The precise involvement of Greensill remains disputed, however. The collapsed lender’s founder and chief executive, Lex Greensill, told the same committee that “to the best of my knowledge, Greensill Capital did not engage in circular financing”.

He also denied that Greensill was ever a party within a bilateral or tripartite repurchase agreement.

 

Banks take note

Historically, back-to-back cargo trades – including circular or repo structures – have not been considered an illegitimate means of raising working capital, provided the parties involved are aware of the arrangement and there is a real-world underlying trade.

However, there are signs banks are becoming more wary of supporting such transactions. In October, for example, 10 major banks from Switzerland’s commodity and trade finance sector finalised a best practice guide aimed at avoiding further fraud and insolvency scandals that recommended lenders “abstain… from financing circular transactions which aim at creating liquidity”.

The guide was published by the Swiss Trading & Shipping Association following a year of work. Though not mandatory, the recommendations are designed to “reduce the potential for future losses” and ensure commodity finance activities remain sustainable, the association says.

It also recommends banks “raise as a red flag” attempts by commodity traders to raise finance against circular transactions.

One driving force behind growing caution in the trade and commodity finance sector is the ripple effect from 2020’s string of fraud scandals, most of which came to light in Singapore and the Middle East.

For example, Singapore-based Hin Leong – one of Asia’s largest independent traders prior to its collapse in March that year – has been accused of arranging fake back-to-back trades with the aim of achieving short-term access to working capital.

Those claims featured in a Singapore High Court lawsuit filed against BP by Bank of China’s Singapore branch.

A witness statement from BP from January 2021, which has not been made public, explained that such transactions made commercial sense for both parties, as BP would benefit from the difference between purchase and sale price.

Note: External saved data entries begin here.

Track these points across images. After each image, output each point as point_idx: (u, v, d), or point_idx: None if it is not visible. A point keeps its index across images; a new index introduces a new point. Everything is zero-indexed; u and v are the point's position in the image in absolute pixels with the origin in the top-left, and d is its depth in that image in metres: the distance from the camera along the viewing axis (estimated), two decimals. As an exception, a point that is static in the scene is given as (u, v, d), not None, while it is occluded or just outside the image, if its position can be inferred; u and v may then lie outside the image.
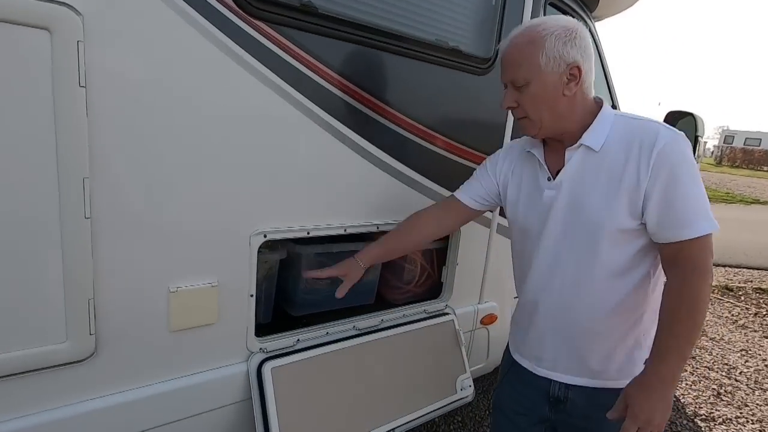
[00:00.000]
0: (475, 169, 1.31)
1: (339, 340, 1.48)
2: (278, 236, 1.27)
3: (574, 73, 0.99)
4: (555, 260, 1.08)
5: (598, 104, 1.05)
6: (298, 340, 1.40)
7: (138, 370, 1.13)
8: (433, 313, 1.76)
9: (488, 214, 1.85)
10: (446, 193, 1.61)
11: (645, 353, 1.03)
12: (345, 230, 1.42)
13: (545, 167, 1.10)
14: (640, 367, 1.00)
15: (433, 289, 1.88)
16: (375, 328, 1.58)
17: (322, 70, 1.24)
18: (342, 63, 1.28)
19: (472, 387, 1.74)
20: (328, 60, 1.25)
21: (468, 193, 1.28)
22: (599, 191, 1.00)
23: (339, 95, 1.29)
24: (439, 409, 1.61)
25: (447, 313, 1.79)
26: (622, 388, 0.98)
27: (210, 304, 1.19)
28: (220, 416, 1.27)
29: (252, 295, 1.27)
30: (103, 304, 1.04)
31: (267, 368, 1.29)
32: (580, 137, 1.03)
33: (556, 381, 1.13)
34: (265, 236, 1.24)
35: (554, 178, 1.08)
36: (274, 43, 1.14)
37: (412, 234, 1.33)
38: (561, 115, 1.02)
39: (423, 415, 1.57)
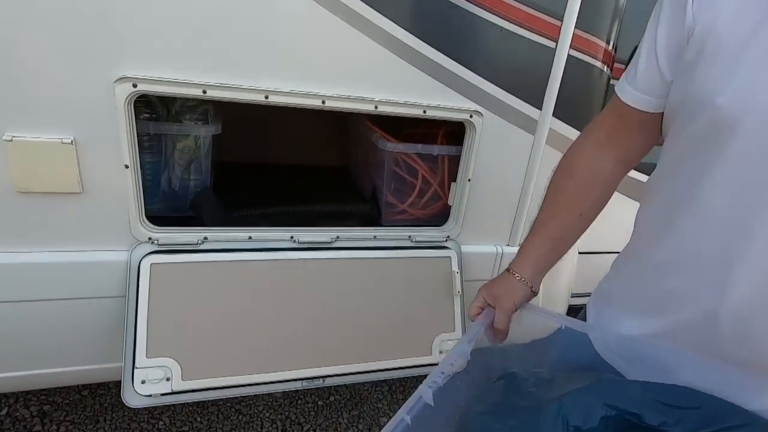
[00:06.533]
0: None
1: (267, 250, 1.12)
2: (155, 88, 0.93)
3: None
4: None
5: None
6: (205, 238, 1.09)
7: (-15, 231, 0.96)
8: (423, 244, 1.26)
9: (531, 111, 1.21)
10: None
11: None
12: (267, 97, 1.00)
13: None
14: None
15: (441, 214, 1.37)
16: (325, 246, 1.18)
17: None
18: None
19: (462, 353, 1.23)
20: None
21: (636, 83, 0.61)
22: None
23: None
24: (395, 369, 1.17)
25: (445, 247, 1.28)
26: None
27: (67, 168, 0.94)
28: (91, 308, 1.05)
29: (127, 167, 0.97)
30: None
31: (146, 263, 1.01)
32: None
33: None
34: (134, 85, 0.91)
35: None
36: None
37: (586, 195, 0.70)
38: None
39: (366, 372, 1.15)
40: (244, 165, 1.70)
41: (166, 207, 1.22)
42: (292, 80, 1.00)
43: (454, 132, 1.40)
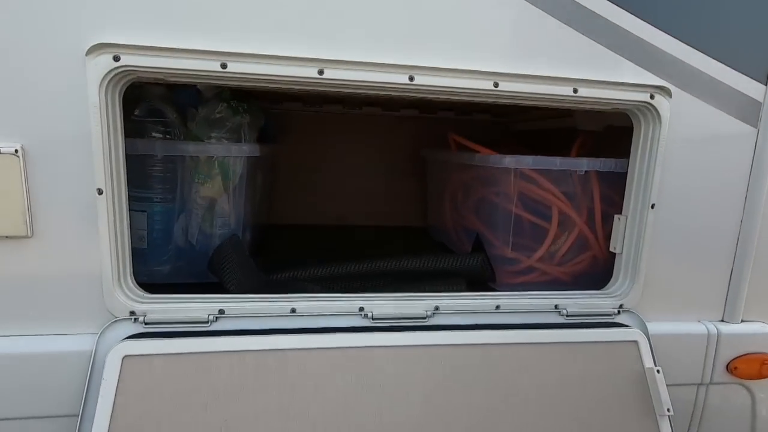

However, the bank has alleged the underlying cargo did not actually exist in the first place, and that BP’s arrangement with Hin Leong was instead a “fictitious purchase scheme”. BP has said it “strongly refutes” any suggestion it knowingly engaged in fake oil trades.

Circular trades also featured in fraud claims brought by Natixis against Hontop Energy and Sugih Energy, two smaller Singapore traders.

Court documents show Sugih had requested a letter of credit in November 2019 to support a US$64mn sale of 1 million barrels of crude to Hontop. Hontop would then sell the same cargo onto BP at a slightly higher price.

The bank says Hontop and Sugih each presented evidence that the transaction was real, including shipping documents, prompting it to release payment.

But when Natixis sought to recover the funds from BP, following the on-sale, the company informed the bank it had no record of the transaction ever being agreed.

Natixis says Sugih has since “repeatedly failed to explain or demonstrate to [Natixis] that the cargo was shipped on board the vessel and delivered”.

The fraud scandals have also had a broader impact on trade finance lenders’ risk appetites, with several banks – including ABN Amro, Rabobank and BNP Paribas – scaling back their exposure or exiting the business entirely during the second half of 2020.